No era habitual intercambiar la camiseta con un rival en 1981. Botubot tuvo que pagar de su bolsillo la preciosa Ressy blanca con la que posó brazos en jarra junto a Maradona en una foto que los unió a ambos a la salida de un córner, una postal que plasma a la perfección la bravura del gaditano y el porte talentoso del pibe en un suspiro de un deporte ya desaparecido después de mutar los códigos que lo regían. Mereció la pena y Maradona se dejó ver días después por la concentración de su selección vestido del Valencia, así que algo de Botubot quedó también en él. Humilde por naturaleza, pese a haber sido campeón de Copa, Recopa y Supercopa de Europa e internacional con La Roja, no estaba seguro Manolo de que un personaje con la dimensión que había alcanzado el Pelusa fuese a recordarlo, de modo que decidió llevar a Xerez, además de la camiseta, la foto que los mostraba como dos colosos en el fragor de la batalla para que el argentino estampara sobre ella también su firma. Finalizado el partido que enfrentó a Argentina con España, bajó hasta el túnel de vestuarios y se quedó en un rincón después de pedir al séquito que acompañaba a Maradona si era posible que lo atendiese. Poco después, salió del vestuario el Barrilete Cósmico y se sentó en el suelo con un cigarro habano entre los dientes. Mientras uno de sus escuderos lo abanicaba al grito de ‘¡vamos Diego!’, el Dios de Villa Fiorito buscó a Manolo con la mirada y le instó a que se acercase a él. El diez reconoció a aquel bravo defensa del Valencia que lo persiguió sin éxito cuando aún era ‘el Diego’, y le dijo que aún guardaba su camiseta con el escudo del murciélago estampado junto al corazón. Botubot se despidió de su viejo rival con la sensación de no saber si había resultado vencedor o vencido, por lo que marchó de vuelta a su Cádiz sin saber si había visto al Diego o a Dios.

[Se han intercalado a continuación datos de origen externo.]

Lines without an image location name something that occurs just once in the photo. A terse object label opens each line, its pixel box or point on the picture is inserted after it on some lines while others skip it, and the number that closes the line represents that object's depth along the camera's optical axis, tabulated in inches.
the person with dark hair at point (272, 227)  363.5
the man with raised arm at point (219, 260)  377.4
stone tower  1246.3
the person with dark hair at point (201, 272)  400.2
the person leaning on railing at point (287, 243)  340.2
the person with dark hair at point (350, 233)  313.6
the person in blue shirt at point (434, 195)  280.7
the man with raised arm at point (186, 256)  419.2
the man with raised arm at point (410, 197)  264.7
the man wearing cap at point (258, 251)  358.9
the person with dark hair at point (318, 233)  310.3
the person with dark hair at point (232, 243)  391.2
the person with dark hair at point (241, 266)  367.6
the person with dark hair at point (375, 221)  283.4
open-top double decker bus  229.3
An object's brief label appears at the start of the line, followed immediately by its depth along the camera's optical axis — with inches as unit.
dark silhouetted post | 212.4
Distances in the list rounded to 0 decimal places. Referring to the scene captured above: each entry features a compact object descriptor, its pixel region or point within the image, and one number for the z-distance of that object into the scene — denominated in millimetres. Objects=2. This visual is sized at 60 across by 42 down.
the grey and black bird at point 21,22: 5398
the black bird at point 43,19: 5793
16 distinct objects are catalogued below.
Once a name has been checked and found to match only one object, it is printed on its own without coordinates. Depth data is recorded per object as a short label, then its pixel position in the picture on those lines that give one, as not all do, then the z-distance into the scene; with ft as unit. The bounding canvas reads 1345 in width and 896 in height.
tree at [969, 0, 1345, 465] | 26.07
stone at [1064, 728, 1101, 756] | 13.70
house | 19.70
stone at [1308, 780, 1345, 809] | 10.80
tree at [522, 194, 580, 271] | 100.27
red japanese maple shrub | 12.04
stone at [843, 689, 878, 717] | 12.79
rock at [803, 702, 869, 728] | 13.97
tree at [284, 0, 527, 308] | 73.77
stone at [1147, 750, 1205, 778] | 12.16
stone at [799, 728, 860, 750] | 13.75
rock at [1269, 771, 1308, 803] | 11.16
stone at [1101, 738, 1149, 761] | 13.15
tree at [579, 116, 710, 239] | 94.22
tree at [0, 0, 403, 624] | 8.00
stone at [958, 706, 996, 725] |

Poco queda hoy de aquel Grao de Moncofa que colonizábamos cada noche con farolillos hechos con melones. La patria que saludaba mis sentidos el primer día de verano con el olor inconfundible que desprendía la goma de un flotador mezclada con el salitre es ahora paradigma de la burbuja que estalló sobre el suelo del que fueron desahuciados naranjos, perales e higueras, para retratar la codicia del nuevo hombre. Sí queda algo en mí del niño que se asomaba al mundo entre las hojas de una higuera buscando a Emmanuelle cuando Kempes le quedaba lejos. Manuel Botubot sigue siendo hoy un valiente soldado que busca con una jarra de cerveza en la mano la sonrisa que despertó al hombre que habitaba bajo su armadura. La busca donde acaba el azul del mar, el mismo azul con el que se vistió Dios una noche de verano en un Mestalla endulzado por el leve perfume que le llegaba de una lejana higuera.